There is a third essential of immense importance, and that is, listening to God. God is telling us the plan, and telling us the next step to take, but our ears bother us; they are so dull. It is amazing how many deaf children there are in God's family. The deafness seems to grow with the years too. For usually the child-ear—whether a child in years, or in religious experience—is keen, though it needs training. There is nothing so necessary as keen, trained ears. Yet there seems to be nothing rarer. An endless amount of doubt and difficulty in guidance can be traced back to this critical point.

The favorite word for listening in the Bible is the word waiting. It is a great word full of simple yet wondrous meaning. It means the turning of the face full up to God so as to know by a look what He would suggest; hearing through the eyes. It is exquisitely put in the Psalms. God assures us that He is ever keeping His eye upon us so that by our looking up we can catch His eye and so know what to do (Psa_32:8).

It means on our side watching God's slightest movement as intensely as a slave in those old times watched for the first and least suggestion of the master's desire.1 As the watch-guard on night duty upon the city wall in old Judea kept his eyes keenly towards the east to see the first gleam of the coming day that would relieve his long, lonely vigil (Psa_123:1-2) — so intensely and keenly we are to look towards God to get the first inkling of His will. The life is to be lived with its face always turned to God.

But this can be put in a very homely, matter-of-fact way that may help yet more. There are three things given us for guidance, the Word of God, the Spirit of God, and our own sense, or reasoning powers, our judgment. These three are meant to agree. When they do agree in one the way is surely clear. When they do not agree, the only wise thing to do is to do nothing, to wait till they do agree. Usually the judgment is amiss and needs straightening up to the other two.

The Word of God read habitually disciplines the judgment. There comes to be a settled conviction as to God's character and preferences and ways of working. There comes, too, a keener use of one's thinking powers. The Spirit of God within makes plain the meaning of the Word, and adapts it to our needs in a very wonderful way. With the Book of God in his hands in good plain type, and the Spirit of God in his heart, and the common sense with which we are all endowed, no man need be in doubt when acting time comes, nor make any mis-steps. And this is said with keen consciousness of many a slip.

The great sheet-anchor bit in the old Book is in the Twenty-fifth Psalm: "The meek will He guide in judgment"; that is, in his mental processes. The American Revision uses the word "justice" in place of "judgment"; but the reference clearly is to being just in one's decisions. Judgment is used in the sense of a decision. Here is the great simple promise regarding the process of guidance.

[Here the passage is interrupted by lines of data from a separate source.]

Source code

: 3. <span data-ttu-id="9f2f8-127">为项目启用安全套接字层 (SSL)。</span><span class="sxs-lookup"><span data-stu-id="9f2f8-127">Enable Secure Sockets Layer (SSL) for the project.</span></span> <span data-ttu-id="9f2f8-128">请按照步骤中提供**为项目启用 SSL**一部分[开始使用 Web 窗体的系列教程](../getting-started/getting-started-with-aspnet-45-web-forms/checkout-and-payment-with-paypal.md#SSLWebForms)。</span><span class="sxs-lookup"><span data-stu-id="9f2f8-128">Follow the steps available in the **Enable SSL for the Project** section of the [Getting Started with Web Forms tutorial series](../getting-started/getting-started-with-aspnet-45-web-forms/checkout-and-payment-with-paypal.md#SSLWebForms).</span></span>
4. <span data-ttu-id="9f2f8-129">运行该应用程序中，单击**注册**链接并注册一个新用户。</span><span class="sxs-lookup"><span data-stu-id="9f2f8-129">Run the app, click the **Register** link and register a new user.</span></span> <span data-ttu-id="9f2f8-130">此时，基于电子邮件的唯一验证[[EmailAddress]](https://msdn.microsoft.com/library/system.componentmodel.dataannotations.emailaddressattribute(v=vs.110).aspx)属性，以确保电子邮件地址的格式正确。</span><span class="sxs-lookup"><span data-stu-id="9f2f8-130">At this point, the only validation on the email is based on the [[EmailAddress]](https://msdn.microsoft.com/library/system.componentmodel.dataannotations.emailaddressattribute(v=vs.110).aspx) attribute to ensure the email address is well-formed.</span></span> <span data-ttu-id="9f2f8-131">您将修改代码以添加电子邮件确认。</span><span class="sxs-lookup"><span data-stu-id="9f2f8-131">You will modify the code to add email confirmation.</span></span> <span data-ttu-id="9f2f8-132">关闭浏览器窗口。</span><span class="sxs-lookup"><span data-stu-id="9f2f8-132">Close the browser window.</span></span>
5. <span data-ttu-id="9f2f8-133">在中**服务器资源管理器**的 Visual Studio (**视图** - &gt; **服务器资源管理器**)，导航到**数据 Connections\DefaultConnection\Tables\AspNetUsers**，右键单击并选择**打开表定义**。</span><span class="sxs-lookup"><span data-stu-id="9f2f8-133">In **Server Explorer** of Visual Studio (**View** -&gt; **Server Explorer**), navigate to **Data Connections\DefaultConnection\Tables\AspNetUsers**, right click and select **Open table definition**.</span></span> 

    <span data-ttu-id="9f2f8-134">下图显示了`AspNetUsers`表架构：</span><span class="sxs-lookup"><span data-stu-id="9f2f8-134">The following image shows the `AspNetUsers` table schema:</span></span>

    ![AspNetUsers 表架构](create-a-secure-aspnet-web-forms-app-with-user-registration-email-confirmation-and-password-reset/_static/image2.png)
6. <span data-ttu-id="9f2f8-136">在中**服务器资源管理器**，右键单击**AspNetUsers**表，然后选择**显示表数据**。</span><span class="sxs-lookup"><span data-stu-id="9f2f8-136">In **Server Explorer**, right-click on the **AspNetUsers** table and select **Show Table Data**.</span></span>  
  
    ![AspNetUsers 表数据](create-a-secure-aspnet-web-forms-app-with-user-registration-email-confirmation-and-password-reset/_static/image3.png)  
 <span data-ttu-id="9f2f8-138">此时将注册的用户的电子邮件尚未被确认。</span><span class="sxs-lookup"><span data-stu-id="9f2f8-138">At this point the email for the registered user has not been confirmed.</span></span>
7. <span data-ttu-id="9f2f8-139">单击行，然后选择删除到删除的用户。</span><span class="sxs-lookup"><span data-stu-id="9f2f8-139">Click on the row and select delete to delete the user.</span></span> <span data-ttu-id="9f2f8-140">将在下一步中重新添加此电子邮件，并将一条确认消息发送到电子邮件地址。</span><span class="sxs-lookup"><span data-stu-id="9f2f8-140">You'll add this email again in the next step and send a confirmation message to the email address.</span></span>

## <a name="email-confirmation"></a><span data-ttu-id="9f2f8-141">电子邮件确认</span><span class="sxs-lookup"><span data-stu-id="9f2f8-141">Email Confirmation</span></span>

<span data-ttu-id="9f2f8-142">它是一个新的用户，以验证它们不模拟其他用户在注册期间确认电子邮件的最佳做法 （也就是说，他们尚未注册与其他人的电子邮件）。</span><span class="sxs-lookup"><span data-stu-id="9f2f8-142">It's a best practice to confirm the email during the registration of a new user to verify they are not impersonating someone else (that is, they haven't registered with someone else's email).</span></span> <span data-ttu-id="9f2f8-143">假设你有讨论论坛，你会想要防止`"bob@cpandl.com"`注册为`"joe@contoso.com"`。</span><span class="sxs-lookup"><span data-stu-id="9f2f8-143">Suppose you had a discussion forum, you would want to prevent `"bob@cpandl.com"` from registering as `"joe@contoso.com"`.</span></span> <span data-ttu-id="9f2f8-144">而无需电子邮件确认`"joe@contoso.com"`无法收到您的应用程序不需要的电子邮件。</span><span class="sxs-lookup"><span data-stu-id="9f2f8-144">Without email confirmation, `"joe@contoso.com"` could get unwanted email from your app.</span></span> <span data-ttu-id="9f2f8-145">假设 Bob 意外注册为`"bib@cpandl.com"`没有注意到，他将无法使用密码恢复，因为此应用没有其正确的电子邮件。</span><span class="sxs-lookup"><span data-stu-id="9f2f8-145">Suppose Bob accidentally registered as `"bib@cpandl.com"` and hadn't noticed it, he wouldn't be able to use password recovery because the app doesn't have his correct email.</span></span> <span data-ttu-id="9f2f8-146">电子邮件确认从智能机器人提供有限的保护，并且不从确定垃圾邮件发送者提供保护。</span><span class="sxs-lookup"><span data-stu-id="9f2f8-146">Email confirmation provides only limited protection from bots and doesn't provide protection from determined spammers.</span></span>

As I sift over the facts and circumstances that bear upon the decision, I must make the Spirit of God's will guide my thinking. He will help me to see colorlessly, to weigh accurately, and to reach a right conclusion. This is putting guidance on the highest plane. God uses the thinking powers He has given us. They need the discipline of His Word, of His Spirit's indwelling, and of use. Questions of right and wrong are decided by the statements of the Word. Questions of what best to do are decided by the judgment, disciplined by the Word, and guided by the Spirit.

Through habitual reading of the Word of God, in reverent dependence upon the Holy Spirit, for the purpose of learning God's will, there comes gradually to be a disciplined judgment, a simple common sense in weighing and deciding what best to do. There seems to be nothing much rarer nor scarcer than this. The personal coloring and preferences and advantages get in so strong that they twist the eyesight badly.

The passion for God's plan is the great counteractant for the undue personal element. The steady, burning passion to do His will makes one forget all else, and yet makes him fit eagerly in where service is called for, but with no sense of having done some great thing even when he has. He is absorbed in some One else through whose power the thing was accomplished, and whose glory is the one dominant thought.